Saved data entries
------------------------------------------------------------------------
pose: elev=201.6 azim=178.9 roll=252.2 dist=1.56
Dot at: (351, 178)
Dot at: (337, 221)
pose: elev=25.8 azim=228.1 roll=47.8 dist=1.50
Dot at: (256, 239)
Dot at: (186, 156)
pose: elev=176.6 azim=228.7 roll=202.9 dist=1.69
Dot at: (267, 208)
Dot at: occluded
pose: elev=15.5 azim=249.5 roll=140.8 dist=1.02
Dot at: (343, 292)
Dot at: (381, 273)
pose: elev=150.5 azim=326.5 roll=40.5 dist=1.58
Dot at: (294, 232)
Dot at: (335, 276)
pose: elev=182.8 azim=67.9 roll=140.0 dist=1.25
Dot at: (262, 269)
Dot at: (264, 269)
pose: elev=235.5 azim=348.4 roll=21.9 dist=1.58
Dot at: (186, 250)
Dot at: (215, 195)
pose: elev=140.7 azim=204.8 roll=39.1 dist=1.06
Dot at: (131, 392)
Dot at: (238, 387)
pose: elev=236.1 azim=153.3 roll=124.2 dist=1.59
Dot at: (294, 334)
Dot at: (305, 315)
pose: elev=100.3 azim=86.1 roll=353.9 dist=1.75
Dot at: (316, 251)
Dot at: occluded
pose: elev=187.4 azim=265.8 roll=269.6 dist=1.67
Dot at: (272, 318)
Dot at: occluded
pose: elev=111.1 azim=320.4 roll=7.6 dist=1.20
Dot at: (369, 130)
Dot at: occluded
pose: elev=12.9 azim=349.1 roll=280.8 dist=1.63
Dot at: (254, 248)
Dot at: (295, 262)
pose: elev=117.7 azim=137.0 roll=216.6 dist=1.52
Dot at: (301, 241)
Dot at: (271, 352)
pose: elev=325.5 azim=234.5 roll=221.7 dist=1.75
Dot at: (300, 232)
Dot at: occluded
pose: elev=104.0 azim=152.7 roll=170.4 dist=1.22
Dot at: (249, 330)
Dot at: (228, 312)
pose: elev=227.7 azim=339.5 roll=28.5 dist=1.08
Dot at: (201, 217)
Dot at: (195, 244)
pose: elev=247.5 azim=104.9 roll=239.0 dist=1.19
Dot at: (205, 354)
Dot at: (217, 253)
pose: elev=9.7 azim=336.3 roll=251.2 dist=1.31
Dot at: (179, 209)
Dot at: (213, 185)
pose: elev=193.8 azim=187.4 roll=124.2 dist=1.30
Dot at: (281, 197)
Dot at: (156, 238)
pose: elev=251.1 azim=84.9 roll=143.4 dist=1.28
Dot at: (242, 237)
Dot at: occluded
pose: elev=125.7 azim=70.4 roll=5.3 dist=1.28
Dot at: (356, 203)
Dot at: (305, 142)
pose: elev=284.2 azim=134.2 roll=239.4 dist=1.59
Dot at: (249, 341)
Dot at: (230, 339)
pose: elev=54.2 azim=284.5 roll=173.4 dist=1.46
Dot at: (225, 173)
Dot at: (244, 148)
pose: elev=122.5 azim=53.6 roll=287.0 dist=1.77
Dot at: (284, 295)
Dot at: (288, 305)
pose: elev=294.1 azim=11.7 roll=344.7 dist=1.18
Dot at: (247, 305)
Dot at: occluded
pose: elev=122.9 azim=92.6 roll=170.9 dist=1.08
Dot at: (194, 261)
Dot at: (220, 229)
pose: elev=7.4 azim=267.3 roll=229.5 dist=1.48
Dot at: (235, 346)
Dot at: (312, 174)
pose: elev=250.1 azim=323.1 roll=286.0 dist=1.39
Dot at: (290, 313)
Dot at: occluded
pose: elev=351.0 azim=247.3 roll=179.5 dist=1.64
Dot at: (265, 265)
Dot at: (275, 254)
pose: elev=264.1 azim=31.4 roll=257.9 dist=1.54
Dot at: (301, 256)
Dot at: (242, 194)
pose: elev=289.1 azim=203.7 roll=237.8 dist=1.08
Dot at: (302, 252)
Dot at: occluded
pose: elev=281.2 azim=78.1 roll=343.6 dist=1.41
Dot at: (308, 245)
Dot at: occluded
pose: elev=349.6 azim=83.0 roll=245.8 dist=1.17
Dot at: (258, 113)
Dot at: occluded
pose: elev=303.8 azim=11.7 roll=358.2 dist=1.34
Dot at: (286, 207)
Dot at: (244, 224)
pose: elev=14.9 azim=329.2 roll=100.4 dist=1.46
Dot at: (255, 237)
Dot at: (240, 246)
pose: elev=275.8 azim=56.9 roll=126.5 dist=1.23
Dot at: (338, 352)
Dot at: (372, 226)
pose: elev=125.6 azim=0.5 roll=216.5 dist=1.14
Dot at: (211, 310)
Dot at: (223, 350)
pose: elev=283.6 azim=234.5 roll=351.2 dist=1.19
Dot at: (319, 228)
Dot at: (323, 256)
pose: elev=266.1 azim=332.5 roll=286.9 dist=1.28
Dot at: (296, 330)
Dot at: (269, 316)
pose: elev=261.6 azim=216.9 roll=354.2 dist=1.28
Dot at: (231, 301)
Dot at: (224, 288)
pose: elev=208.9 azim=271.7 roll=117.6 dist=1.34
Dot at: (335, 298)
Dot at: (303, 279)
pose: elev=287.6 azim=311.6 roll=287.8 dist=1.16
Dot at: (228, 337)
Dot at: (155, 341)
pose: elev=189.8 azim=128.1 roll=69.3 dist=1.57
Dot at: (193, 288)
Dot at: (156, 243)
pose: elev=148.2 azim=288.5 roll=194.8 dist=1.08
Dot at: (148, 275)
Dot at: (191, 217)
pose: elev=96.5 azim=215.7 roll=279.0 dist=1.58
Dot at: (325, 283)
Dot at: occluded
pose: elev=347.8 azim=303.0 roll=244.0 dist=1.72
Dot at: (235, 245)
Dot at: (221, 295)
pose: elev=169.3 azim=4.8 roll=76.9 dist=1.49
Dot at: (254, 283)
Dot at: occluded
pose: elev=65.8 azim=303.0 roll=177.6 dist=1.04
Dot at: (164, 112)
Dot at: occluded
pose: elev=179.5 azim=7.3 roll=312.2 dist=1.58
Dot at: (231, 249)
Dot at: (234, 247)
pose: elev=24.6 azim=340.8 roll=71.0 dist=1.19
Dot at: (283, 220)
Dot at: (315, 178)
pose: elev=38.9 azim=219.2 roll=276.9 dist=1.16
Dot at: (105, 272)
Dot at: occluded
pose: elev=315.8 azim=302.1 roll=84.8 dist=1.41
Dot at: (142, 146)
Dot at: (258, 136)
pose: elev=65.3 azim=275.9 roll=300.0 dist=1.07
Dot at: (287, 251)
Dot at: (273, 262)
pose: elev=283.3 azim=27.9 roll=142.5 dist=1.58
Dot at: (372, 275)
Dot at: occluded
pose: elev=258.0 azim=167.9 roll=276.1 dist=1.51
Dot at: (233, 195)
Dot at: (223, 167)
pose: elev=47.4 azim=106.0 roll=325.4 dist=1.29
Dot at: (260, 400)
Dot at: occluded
------------------------------------------------------------------------
* Work to do
Copy the lines unchanged, starting with the line that contains "pose: elev=12.9 azim=349.1" and ending with the line that contains "Dot at: (217, 253)", with both of those lines included.

* Output for this task
pose: elev=12.9 azim=349.1 roll=280.8 dist=1.63
Dot at: (254, 248)
Dot at: (295, 262)
pose: elev=117.7 azim=137.0 roll=216.6 dist=1.52
Dot at: (301, 241)
Dot at: (271, 352)
pose: elev=325.5 azim=234.5 roll=221.7 dist=1.75
Dot at: (300, 232)
Dot at: occluded
pose: elev=104.0 azim=152.7 roll=170.4 dist=1.22
Dot at: (249, 330)
Dot at: (228, 312)
pose: elev=227.7 azim=339.5 roll=28.5 dist=1.08
Dot at: (201, 217)
Dot at: (195, 244)
pose: elev=247.5 azim=104.9 roll=239.0 dist=1.19
Dot at: (205, 354)
Dot at: (217, 253)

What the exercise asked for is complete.